LM: Leider liegen mir keine Informationen über jüngere Untersuchungen vor. Ich habe mit einigen Fachleuten wie Prof. Angelika Solnzeva und Prof. Alla Schepelkevitsch, der Hauptkinderendokrineologin des Gesundheitsministeriums von Belarus gesprochen. Ihren Beobachtungen zufolge tritt Diabetes Typ I in unserem Land bei immer jüngeren Kindern auf. Jedes Jahr werden mehr Fälle von Säuglingen unter 24 Monaten registriert, die schon an einem Diabetes I leiden.

SB: Sprechen Sie über diese Zusammenhänge auch in der Stiftung oder mit den Betroffenen?

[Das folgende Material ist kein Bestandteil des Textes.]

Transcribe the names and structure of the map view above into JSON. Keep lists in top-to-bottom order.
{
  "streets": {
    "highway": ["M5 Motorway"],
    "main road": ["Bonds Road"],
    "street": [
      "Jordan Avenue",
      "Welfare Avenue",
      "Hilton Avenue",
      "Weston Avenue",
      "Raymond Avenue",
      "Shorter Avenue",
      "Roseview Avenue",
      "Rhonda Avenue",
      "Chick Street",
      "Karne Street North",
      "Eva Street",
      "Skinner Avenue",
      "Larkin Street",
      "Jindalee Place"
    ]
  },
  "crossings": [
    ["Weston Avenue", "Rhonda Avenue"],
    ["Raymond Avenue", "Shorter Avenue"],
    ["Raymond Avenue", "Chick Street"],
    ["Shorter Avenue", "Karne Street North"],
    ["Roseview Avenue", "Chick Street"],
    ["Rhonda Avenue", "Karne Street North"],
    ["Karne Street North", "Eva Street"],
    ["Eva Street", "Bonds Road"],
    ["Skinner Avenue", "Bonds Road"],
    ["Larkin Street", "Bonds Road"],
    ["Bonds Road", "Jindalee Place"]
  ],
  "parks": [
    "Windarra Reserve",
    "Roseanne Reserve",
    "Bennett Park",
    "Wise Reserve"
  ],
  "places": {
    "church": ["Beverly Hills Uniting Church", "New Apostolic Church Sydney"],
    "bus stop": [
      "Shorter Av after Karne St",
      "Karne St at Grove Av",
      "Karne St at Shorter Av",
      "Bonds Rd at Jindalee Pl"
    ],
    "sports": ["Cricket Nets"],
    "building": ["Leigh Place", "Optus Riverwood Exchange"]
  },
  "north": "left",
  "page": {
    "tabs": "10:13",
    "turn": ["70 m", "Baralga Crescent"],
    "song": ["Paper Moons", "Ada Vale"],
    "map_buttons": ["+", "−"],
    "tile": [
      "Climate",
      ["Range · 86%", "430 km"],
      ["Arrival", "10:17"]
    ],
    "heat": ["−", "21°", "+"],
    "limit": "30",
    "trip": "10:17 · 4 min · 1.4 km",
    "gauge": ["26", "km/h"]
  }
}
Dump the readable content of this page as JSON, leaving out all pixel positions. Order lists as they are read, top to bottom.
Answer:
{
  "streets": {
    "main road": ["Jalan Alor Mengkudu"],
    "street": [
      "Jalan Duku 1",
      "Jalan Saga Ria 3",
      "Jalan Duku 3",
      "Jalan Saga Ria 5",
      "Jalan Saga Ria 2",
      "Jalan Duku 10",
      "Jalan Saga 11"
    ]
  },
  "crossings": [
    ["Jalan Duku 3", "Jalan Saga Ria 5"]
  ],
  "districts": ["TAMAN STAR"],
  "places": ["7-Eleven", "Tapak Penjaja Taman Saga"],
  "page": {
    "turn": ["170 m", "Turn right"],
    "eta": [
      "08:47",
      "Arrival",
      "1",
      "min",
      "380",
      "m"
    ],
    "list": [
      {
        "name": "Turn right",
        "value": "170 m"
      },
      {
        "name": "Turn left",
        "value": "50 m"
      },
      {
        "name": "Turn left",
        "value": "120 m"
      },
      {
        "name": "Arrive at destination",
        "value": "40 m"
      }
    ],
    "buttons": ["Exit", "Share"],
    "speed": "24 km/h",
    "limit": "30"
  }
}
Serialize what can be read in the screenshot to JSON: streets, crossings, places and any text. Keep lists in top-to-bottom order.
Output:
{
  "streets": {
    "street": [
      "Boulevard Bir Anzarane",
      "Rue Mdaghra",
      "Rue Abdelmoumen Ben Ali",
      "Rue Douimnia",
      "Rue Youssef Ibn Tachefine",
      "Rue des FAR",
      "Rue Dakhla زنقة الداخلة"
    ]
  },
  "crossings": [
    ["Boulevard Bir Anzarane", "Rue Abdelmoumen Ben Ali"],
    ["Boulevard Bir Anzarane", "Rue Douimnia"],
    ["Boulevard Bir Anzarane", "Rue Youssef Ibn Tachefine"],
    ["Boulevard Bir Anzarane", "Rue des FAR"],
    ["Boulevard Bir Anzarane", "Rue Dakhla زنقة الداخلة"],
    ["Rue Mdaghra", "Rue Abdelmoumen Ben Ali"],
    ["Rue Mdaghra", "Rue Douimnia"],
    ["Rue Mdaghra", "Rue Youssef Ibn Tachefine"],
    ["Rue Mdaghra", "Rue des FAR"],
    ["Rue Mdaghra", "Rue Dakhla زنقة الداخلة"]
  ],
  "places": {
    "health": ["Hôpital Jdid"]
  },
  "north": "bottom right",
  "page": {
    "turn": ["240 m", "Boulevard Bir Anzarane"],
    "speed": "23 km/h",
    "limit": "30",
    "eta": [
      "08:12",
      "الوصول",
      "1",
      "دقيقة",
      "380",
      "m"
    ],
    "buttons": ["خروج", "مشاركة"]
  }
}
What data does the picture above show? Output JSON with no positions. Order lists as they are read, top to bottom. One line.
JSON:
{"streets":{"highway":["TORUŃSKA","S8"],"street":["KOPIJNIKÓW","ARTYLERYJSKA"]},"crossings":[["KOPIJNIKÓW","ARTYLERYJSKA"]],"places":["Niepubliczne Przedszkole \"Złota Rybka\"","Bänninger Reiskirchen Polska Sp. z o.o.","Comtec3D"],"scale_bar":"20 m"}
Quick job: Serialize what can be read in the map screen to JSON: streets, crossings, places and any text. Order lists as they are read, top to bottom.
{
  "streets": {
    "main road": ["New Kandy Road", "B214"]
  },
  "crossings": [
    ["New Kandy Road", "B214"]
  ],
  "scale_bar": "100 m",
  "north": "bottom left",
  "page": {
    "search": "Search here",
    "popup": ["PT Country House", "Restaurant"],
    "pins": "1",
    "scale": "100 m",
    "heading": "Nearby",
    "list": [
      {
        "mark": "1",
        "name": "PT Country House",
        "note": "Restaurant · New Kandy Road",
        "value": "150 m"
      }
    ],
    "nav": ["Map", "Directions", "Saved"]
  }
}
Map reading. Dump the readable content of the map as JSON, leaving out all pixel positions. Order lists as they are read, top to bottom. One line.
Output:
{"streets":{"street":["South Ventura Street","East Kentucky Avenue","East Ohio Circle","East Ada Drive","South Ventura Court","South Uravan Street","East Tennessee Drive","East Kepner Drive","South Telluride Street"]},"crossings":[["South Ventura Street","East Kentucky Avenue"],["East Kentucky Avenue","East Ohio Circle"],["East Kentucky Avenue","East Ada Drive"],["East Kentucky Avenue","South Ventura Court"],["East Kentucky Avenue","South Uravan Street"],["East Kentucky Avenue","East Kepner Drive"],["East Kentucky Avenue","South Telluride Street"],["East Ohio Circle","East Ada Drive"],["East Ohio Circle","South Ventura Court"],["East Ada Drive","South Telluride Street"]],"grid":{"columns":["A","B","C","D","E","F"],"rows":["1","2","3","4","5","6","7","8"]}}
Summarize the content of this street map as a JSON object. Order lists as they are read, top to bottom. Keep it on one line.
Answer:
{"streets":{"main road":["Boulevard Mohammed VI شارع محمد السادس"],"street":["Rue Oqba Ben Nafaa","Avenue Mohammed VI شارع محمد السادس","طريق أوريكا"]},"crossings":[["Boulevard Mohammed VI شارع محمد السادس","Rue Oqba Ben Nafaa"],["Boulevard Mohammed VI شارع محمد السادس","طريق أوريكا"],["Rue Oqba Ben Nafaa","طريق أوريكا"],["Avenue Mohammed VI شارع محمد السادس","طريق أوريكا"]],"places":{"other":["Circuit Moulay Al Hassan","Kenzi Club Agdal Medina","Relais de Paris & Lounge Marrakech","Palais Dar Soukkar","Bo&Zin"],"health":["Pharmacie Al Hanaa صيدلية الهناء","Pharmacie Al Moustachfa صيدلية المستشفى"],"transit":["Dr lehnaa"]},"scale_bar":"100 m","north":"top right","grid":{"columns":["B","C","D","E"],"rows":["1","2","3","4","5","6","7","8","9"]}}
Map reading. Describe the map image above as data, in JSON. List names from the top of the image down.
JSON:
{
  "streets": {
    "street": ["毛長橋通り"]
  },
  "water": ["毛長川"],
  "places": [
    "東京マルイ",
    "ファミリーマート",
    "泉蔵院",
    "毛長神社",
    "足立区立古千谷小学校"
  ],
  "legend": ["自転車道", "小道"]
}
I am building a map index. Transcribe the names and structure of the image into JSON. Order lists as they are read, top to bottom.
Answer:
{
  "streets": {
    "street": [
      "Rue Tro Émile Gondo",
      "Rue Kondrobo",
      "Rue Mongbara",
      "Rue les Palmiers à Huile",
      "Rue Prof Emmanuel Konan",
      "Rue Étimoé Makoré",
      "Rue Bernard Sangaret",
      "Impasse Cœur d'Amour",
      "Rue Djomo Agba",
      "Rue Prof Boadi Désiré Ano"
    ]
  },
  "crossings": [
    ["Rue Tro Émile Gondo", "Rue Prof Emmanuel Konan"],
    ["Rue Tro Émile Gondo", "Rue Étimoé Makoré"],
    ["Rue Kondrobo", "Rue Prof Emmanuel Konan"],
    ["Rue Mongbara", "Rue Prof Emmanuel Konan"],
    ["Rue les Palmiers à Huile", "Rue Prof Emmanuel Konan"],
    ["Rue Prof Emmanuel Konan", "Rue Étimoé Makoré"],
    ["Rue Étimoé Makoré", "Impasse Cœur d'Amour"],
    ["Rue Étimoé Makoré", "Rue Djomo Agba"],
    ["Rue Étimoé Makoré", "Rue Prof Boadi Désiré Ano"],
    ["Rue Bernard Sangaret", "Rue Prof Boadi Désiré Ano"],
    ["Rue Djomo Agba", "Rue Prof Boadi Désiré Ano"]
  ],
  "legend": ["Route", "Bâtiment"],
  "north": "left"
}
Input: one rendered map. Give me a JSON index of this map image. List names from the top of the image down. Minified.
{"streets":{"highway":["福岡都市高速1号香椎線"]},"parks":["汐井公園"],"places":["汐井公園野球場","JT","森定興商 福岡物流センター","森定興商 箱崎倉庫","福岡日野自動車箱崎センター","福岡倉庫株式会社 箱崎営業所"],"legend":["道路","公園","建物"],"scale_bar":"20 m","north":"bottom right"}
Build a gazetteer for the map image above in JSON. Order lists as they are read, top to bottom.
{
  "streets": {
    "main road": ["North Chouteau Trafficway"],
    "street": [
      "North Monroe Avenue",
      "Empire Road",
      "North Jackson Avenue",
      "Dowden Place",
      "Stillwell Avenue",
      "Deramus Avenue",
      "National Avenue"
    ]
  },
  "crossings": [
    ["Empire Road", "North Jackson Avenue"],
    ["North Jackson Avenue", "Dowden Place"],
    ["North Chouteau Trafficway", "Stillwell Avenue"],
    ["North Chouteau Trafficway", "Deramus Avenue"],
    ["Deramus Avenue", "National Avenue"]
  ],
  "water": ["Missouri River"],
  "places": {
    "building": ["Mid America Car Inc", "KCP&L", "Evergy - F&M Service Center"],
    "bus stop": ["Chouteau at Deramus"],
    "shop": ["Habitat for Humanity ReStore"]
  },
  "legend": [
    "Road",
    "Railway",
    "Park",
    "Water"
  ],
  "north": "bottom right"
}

LM: Ich wohne in Belarus. Bei uns nur das Wort 'Tschernobyl' zu erwähnen, ist unausgesprochen 'nicht erlaubt'. Wir reden nicht darüber, offiziell lesen wir auch nichts und wenn wir etwas lesen, sprechen wir nicht darüber. Doch etwas in solchen Momenten zu Betroffenen zu sagen, ist auch nicht einfach. Man braucht dazu gute Nerven. Denn ganz gleich, welche Krankheiten bei manchen Menschen auftreten, daß es mit Tschernobyl in Verbindung steht, ist meist ganz offensichtlich. Das wird jedoch verdrängt.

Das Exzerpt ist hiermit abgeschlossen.